5. Loss Functions, Training Protocols, and Computation

Swin-UNETR supports a spectrum of loss functions:

Dice loss: Quantifies volumetric overlap for segmentations.
Focal loss: Addresses class imbalance, especially for small structures (Kakavand et al., 2024, Kakavand et al., 2023).
Mean squared error: For regression tasks (dense error map, denoising) (Salari et al., 2023, Sadikov et al., 2023).
Combined objectives: Many implementations use a weighted sum of Dice and cross-entropy (Heiliger et al., 2022, Garcia et al., 2023, Yang et al., 2024).
Deep supervision: Losses computed at all decoder scales, with exponentially decaying weights for deeper outputs (Yang et al., 2024).

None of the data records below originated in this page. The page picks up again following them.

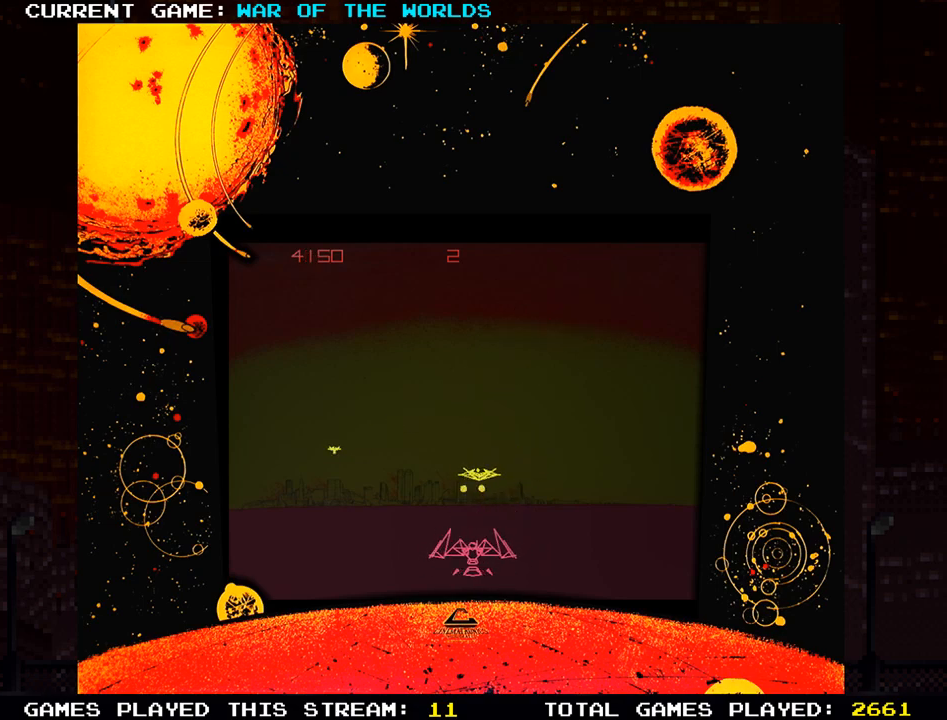
{"buttons": [], "left_stick": "left", "events": [[167, "left_stick", "left"]]}
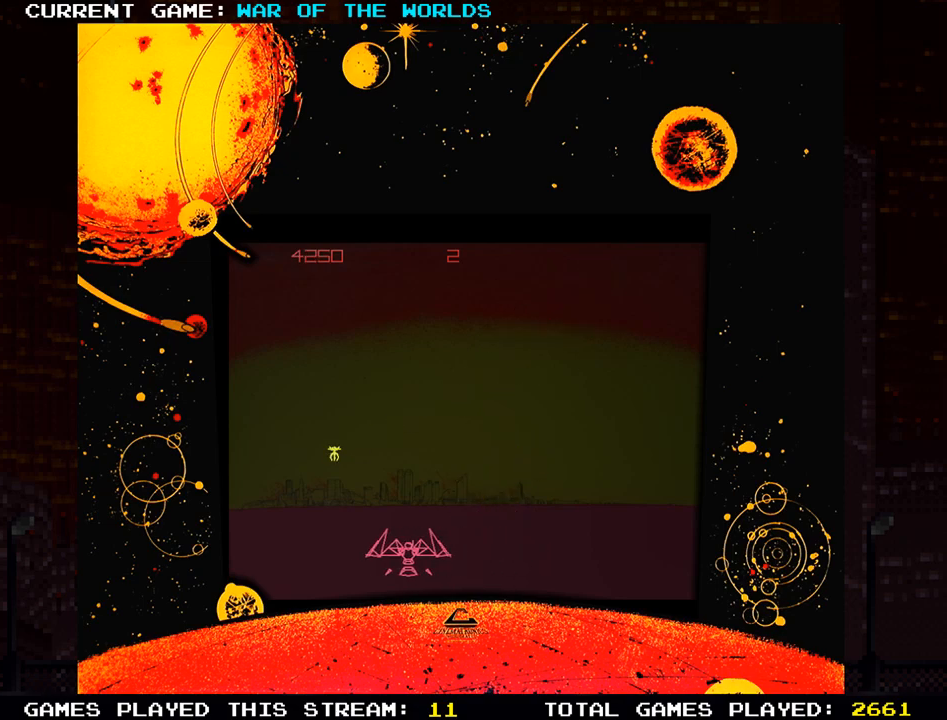
{"buttons": [], "left_stick": "center", "events": [[284, "left_stick", "center"], [334, "SQUARE", "down"], [384, "SQUARE", "up"]]}
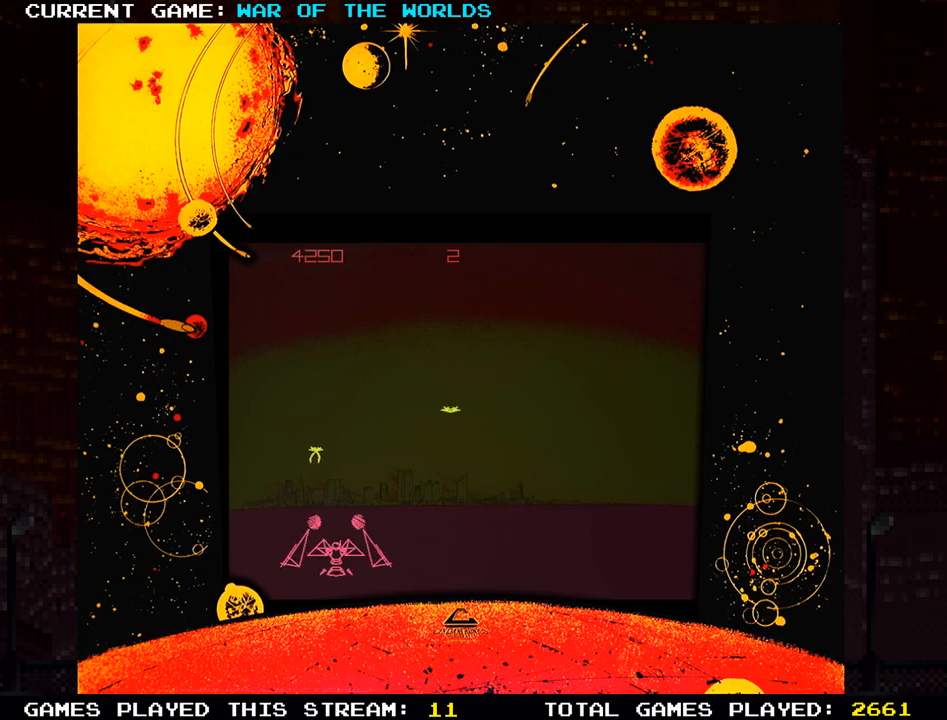
{"buttons": [], "left_stick": "center", "events": [[217, "left_stick", "left"], [434, "left_stick", "center"]]}
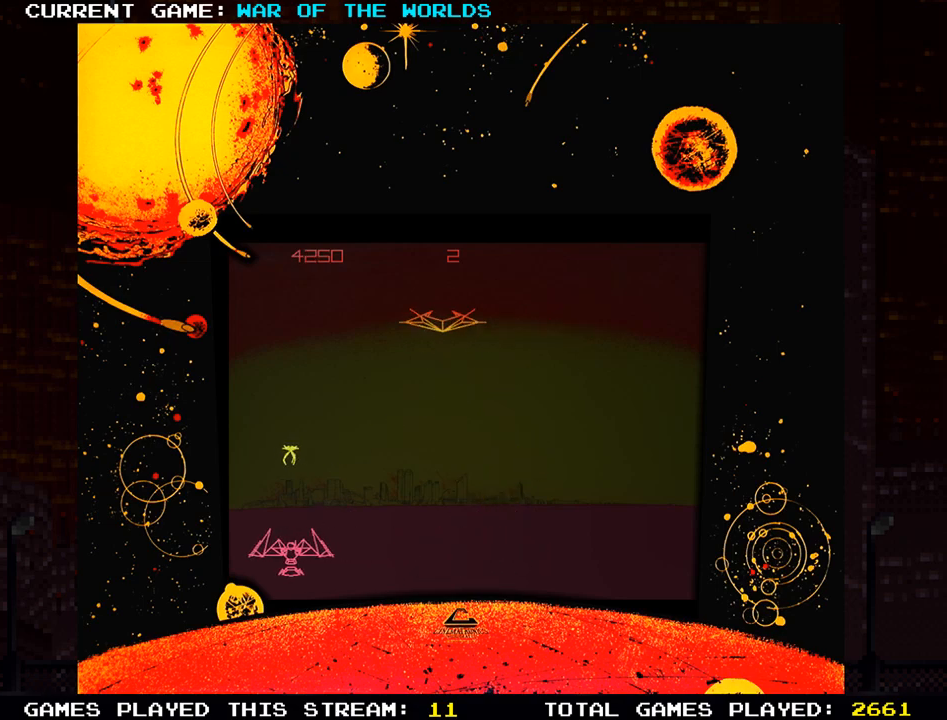
{"buttons": [], "left_stick": "center", "events": [[34, "SQUARE", "down"], [101, "SQUARE", "up"]]}
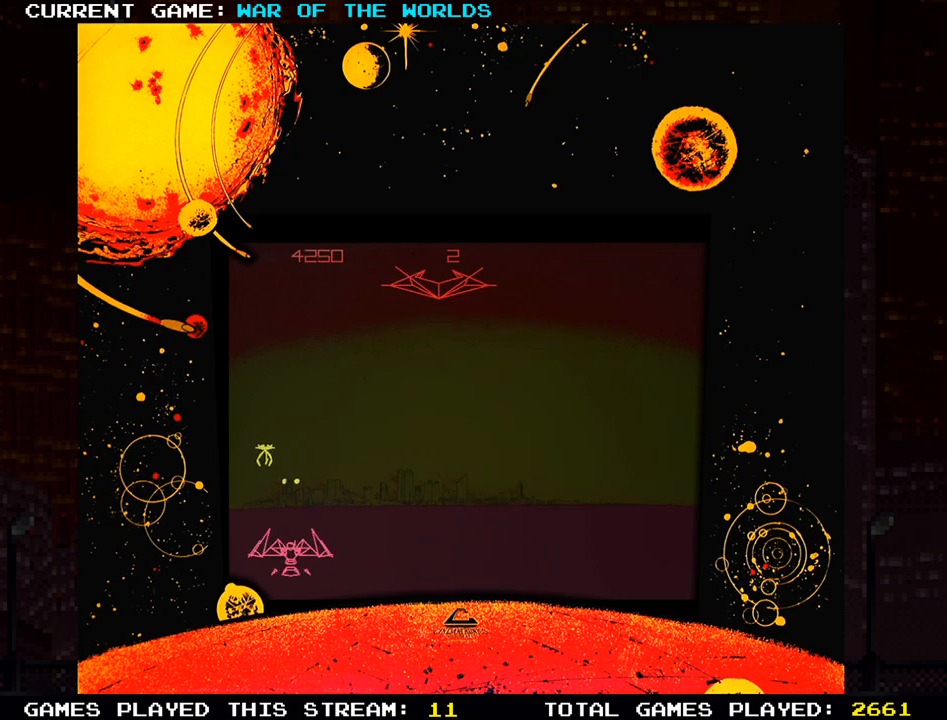
{"buttons": [], "left_stick": "center", "events": [[317, "SQUARE", "down"], [417, "SQUARE", "up"]]}
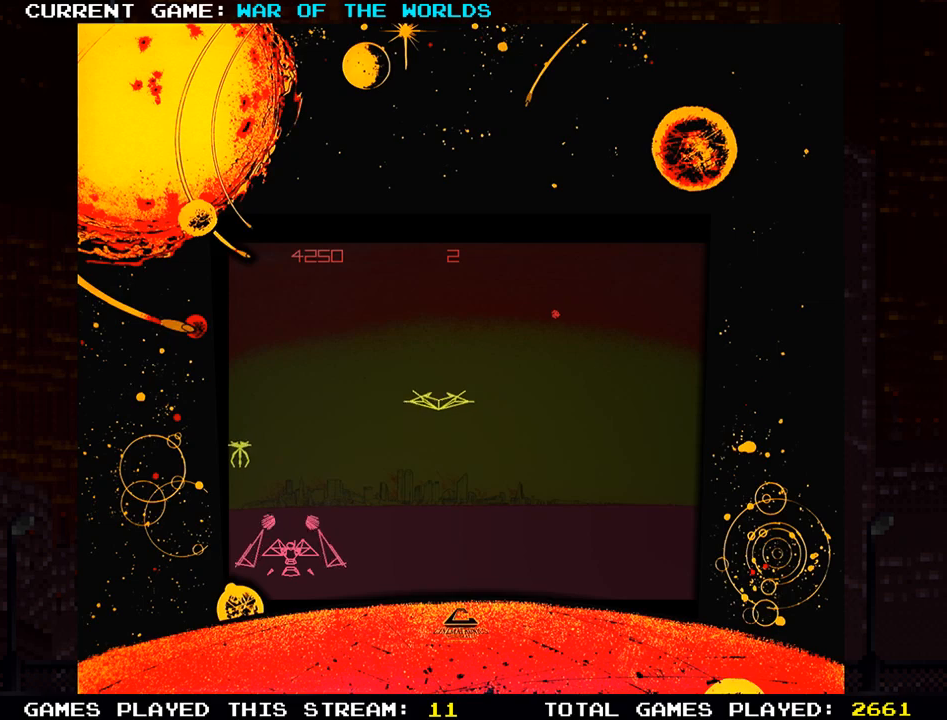
{"buttons": [], "left_stick": "center", "events": [[267, "left_stick", "left"], [384, "left_stick", "center"]]}
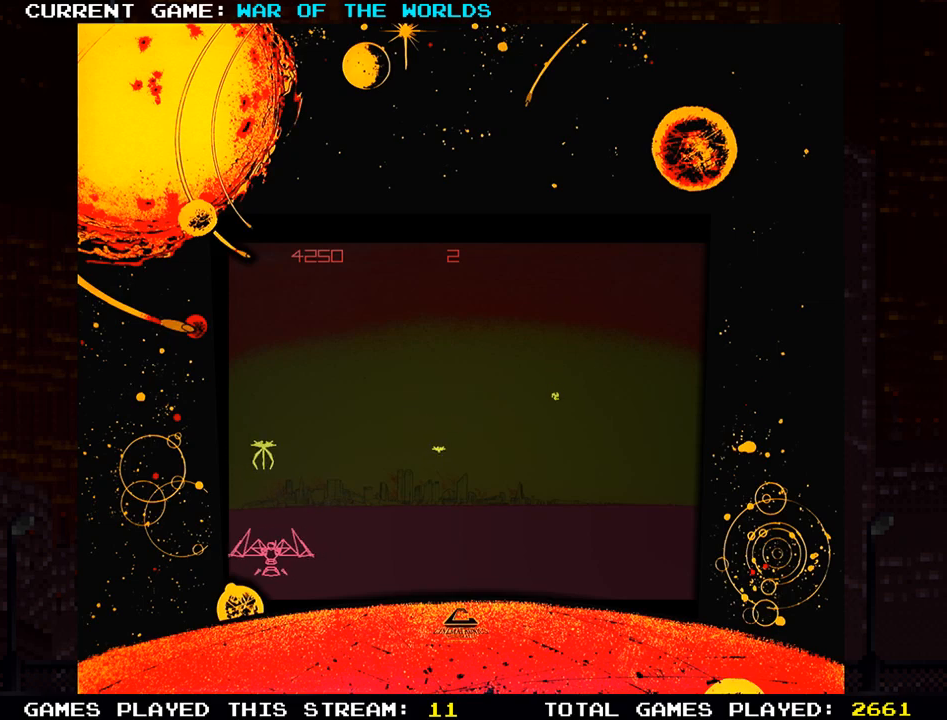
{"buttons": [], "left_stick": "left", "events": [[33, "left_stick", "right"], [117, "SQUARE", "down"], [183, "left_stick", "center"], [217, "SQUARE", "up"], [484, "left_stick", "left"]]}
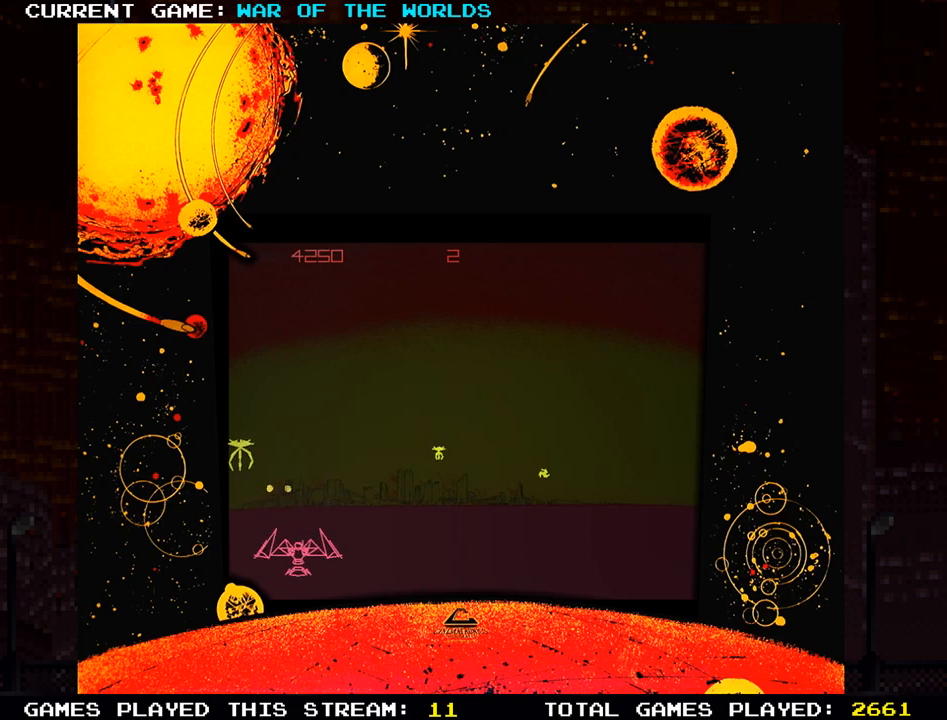
{"buttons": [], "left_stick": "right", "events": [[134, "left_stick", "center"], [217, "SQUARE", "down"], [334, "SQUARE", "up"], [451, "left_stick", "right"]]}
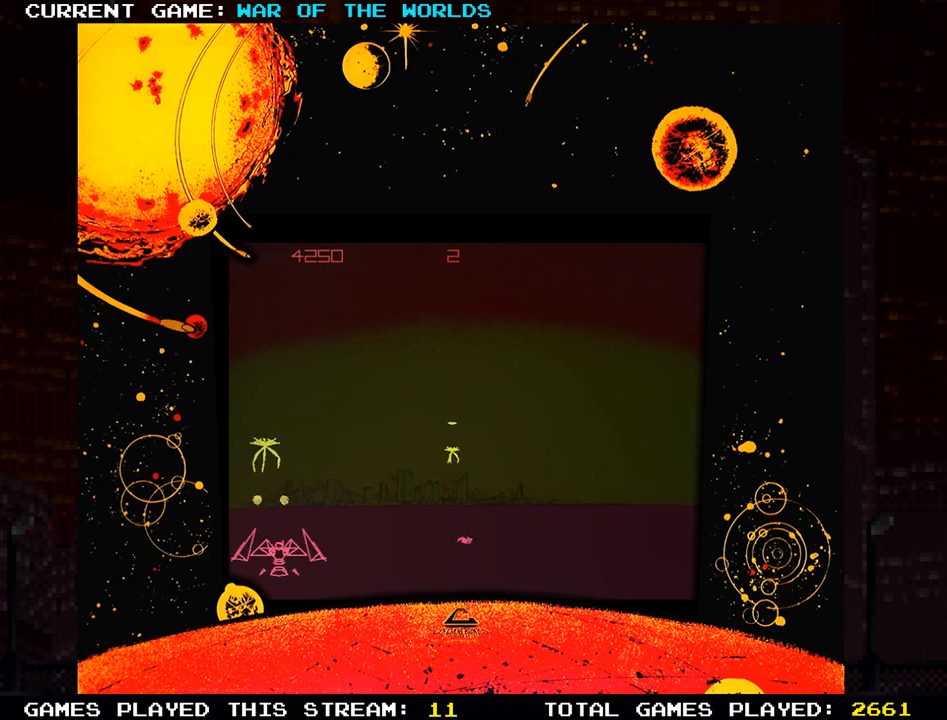
{"buttons": ["SQUARE"], "left_stick": "center", "events": [[67, "left_stick", "center"], [167, "SQUARE", "down"], [300, "SQUARE", "up"], [467, "SQUARE", "down"]]}
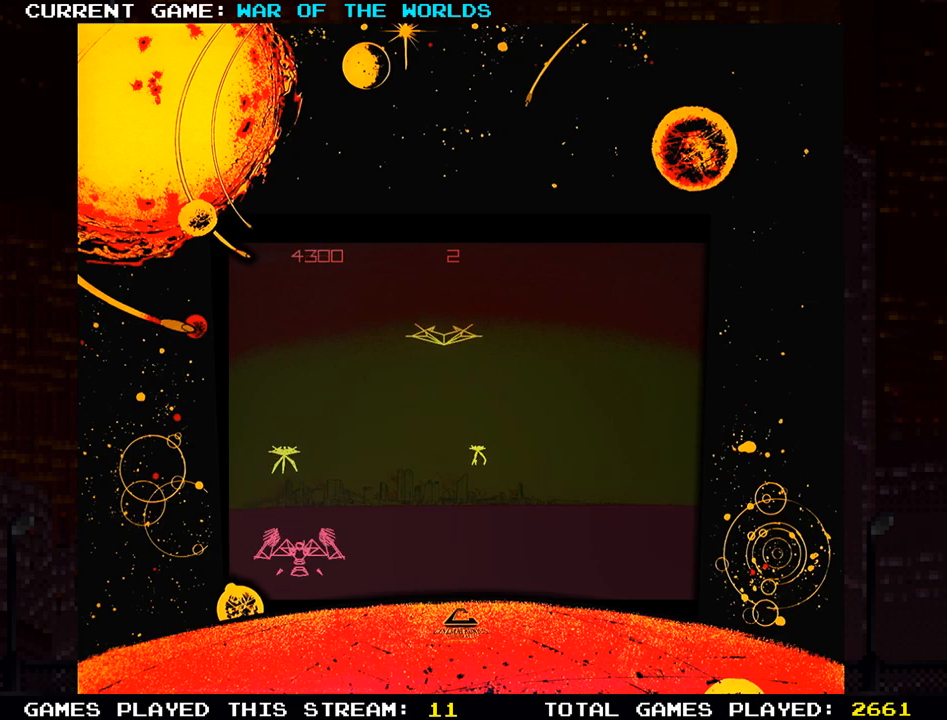
{"buttons": [], "left_stick": "right", "events": [[67, "SQUARE", "up"], [401, "left_stick", "right"]]}
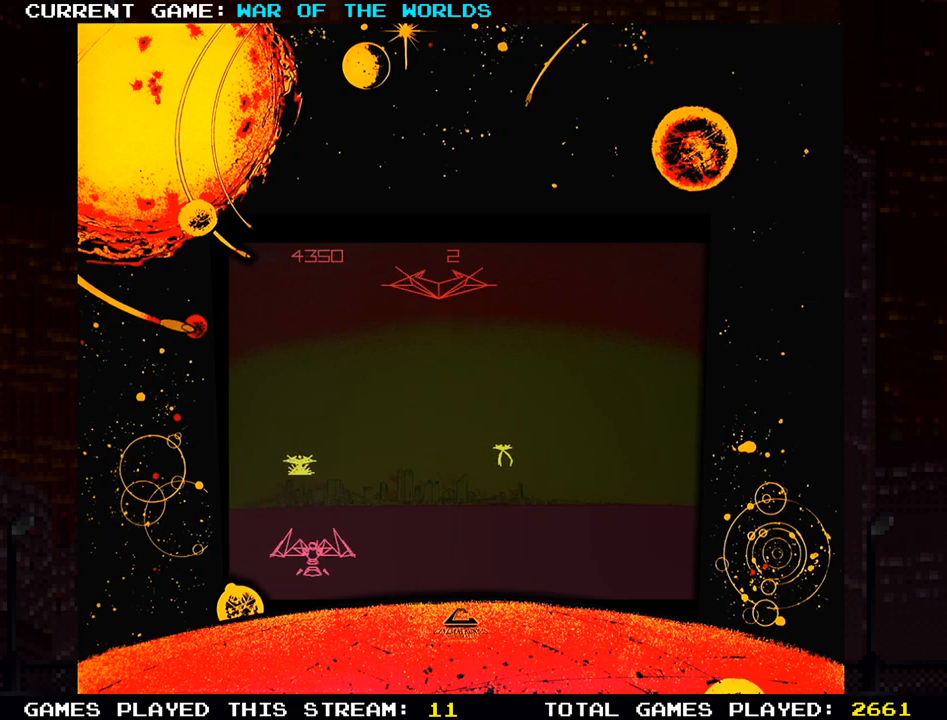
{"buttons": [], "left_stick": "center", "events": [[33, "left_stick", "center"], [67, "SQUARE", "down"], [150, "SQUARE", "up"]]}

Optimizers are typically AdamW with cosine (or linear) annealing schedules. Batch sizes are 1–8 (memory constrained), patch sizes vary from 64³ up to 128³ depending on modality and hardware (Hatamizadeh et al., 2022, Kakavand et al., 2023, Jiang et al., 2024, Yang et al., 2024). Inference is commonly sliding-window with overlap averaging. Model sizes approach 62M parameters with FLOPS per scan in the range of 393G–395G (Garcia et al., 2023, Tang et al., 2021).

6. Ensemble Learning, Domain Adaptation, and Robustness

Swin-UNETR integrates naturally into ensemble pipelines, often combined with CNN-based networks (e.g., nnU-Net), with late fusion boosting segmentation metrics (mean Dice +2.4pp improvement in AutoPET) (Heiliger et al., 2022). It is robust against domain shift due to hierarchical self-attention and transfer-learning efficacy—performance degrades less than CNNs under new imaging protocols or scanners (DSC drop <8% vs. 15% for nnU-Net) (Jiang et al., 2024, Kumar, 2023, Sadikov et al., 2023).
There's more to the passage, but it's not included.